• Provided entries:
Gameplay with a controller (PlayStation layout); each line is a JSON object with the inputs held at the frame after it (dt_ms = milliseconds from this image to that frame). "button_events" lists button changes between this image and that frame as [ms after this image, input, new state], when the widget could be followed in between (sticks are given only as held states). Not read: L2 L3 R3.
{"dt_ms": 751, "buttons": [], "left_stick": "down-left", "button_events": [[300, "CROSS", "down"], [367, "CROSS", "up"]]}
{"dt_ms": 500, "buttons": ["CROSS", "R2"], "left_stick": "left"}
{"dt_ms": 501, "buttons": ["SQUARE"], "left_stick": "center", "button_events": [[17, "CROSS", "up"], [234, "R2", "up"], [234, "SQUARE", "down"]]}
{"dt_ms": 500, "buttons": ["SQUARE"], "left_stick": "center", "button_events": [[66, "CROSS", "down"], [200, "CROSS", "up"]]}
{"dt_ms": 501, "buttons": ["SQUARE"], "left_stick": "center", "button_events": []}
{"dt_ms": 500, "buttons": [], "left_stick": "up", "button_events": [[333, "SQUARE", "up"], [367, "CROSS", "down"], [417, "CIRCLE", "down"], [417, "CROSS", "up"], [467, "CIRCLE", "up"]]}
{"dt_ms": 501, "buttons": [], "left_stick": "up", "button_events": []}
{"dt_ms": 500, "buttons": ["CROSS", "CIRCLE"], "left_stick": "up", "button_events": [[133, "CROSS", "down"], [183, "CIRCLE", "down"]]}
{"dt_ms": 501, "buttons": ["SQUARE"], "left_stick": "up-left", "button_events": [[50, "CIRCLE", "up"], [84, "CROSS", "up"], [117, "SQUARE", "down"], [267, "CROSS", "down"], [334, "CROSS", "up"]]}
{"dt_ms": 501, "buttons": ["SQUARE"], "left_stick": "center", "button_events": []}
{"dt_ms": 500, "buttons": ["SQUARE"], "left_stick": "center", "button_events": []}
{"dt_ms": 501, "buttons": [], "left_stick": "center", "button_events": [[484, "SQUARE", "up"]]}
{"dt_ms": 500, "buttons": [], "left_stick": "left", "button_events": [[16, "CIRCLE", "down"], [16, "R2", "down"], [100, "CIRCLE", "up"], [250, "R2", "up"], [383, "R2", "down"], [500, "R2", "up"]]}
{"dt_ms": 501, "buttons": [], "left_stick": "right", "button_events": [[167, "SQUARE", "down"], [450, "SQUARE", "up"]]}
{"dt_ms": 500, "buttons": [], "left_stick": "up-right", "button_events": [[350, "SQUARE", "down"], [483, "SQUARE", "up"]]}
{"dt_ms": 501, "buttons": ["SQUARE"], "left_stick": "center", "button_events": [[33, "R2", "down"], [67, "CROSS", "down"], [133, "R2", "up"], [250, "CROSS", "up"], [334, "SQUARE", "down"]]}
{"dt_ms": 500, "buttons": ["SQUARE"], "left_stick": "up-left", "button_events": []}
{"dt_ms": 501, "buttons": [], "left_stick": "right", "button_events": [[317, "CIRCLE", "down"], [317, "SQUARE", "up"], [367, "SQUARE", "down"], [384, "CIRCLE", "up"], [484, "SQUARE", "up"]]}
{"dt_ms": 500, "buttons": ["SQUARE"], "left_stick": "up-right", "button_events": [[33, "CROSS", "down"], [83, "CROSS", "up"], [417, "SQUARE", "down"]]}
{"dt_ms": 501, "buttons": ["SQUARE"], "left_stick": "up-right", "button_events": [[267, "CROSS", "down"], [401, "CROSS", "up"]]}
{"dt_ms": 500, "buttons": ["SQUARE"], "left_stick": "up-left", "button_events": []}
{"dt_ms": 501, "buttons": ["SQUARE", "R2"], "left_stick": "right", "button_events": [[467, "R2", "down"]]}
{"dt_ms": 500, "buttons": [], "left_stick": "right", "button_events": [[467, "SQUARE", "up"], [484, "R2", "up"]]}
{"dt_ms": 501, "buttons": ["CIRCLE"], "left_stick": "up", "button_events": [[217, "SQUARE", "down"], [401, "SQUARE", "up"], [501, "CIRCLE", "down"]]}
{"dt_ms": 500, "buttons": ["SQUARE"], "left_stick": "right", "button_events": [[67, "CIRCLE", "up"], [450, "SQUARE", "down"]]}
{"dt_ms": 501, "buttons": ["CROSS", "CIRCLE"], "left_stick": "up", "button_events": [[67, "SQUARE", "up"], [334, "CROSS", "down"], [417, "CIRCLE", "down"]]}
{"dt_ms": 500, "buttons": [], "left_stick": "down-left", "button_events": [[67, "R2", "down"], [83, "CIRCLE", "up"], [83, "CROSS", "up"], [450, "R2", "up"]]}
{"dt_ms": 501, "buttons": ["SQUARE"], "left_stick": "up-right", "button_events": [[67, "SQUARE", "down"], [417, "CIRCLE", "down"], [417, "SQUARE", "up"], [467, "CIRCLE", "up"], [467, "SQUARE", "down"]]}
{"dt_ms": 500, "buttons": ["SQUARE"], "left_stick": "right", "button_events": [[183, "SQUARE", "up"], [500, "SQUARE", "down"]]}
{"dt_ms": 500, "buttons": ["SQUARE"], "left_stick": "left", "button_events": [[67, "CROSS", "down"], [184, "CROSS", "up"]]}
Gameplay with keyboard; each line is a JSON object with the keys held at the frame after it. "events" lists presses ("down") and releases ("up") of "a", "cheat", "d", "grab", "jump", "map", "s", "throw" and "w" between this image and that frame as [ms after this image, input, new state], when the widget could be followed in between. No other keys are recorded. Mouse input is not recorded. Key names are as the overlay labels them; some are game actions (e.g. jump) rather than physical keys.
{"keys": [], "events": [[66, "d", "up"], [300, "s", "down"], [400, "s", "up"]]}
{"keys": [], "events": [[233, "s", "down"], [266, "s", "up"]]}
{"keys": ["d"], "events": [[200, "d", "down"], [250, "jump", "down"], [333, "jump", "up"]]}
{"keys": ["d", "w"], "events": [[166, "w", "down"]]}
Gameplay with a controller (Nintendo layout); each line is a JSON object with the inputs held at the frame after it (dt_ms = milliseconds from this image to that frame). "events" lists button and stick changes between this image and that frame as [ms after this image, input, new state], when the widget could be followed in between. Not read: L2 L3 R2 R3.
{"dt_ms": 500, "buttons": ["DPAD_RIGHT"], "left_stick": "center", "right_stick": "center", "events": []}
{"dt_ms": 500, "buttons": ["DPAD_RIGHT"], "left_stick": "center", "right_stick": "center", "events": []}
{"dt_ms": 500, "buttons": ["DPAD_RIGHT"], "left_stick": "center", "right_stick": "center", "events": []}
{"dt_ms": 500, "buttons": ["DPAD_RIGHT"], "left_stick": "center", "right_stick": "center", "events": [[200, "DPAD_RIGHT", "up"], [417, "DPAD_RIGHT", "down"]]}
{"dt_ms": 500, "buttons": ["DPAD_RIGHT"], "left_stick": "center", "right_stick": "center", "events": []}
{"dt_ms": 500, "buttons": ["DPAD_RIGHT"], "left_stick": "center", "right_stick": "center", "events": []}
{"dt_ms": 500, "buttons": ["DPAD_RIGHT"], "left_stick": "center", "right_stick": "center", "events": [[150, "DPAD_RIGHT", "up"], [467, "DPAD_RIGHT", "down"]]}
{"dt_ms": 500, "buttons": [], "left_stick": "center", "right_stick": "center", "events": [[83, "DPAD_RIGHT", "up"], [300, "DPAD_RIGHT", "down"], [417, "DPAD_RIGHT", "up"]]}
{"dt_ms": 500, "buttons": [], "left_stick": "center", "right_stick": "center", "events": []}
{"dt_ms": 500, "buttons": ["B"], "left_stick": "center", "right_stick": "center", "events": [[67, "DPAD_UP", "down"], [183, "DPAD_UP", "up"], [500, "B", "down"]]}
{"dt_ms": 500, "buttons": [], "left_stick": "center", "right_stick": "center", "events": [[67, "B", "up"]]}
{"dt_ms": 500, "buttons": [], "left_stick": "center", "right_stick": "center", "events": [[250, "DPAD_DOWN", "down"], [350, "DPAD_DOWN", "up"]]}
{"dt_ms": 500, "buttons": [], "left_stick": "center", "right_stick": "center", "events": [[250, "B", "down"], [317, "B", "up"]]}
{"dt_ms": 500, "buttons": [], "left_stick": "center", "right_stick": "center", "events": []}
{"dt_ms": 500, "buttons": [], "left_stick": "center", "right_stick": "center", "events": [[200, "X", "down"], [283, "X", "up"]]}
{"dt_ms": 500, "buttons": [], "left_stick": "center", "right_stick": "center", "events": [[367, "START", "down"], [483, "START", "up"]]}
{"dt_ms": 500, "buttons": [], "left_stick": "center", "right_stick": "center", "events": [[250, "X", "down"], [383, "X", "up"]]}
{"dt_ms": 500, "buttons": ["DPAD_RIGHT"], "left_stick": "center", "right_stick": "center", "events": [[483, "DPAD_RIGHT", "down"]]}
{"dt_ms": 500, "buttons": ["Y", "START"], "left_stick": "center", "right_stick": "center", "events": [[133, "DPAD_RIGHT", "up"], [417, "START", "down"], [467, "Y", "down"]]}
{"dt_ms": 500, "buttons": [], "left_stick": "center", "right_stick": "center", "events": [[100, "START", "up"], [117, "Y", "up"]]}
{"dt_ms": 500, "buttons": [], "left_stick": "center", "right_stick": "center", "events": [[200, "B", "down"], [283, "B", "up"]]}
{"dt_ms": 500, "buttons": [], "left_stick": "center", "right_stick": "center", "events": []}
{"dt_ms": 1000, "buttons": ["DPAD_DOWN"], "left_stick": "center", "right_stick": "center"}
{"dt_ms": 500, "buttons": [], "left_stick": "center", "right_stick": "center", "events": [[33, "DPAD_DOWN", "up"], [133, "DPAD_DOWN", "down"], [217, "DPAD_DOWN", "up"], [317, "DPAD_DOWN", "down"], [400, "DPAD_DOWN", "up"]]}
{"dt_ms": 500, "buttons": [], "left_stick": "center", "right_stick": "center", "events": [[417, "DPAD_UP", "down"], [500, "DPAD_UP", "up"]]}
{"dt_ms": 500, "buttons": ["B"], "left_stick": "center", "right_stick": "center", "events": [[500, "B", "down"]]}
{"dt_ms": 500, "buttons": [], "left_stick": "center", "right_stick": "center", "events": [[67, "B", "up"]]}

• Assignment: Report each line of the records that holds the word "START".

• Problem solution:
{"dt_ms": 500, "buttons": [], "left_stick": "center", "right_stick": "center", "events": [[367, "START", "down"], [483, "START", "up"]]}
{"dt_ms": 500, "buttons": ["Y", "START"], "left_stick": "center", "right_stick": "center", "events": [[133, "DPAD_RIGHT", "up"], [417, "START", "down"], [467, "Y", "down"]]}
{"dt_ms": 500, "buttons": [], "left_stick": "center", "right_stick": "center", "events": [[100, "START", "up"], [117, "Y", "up"]]}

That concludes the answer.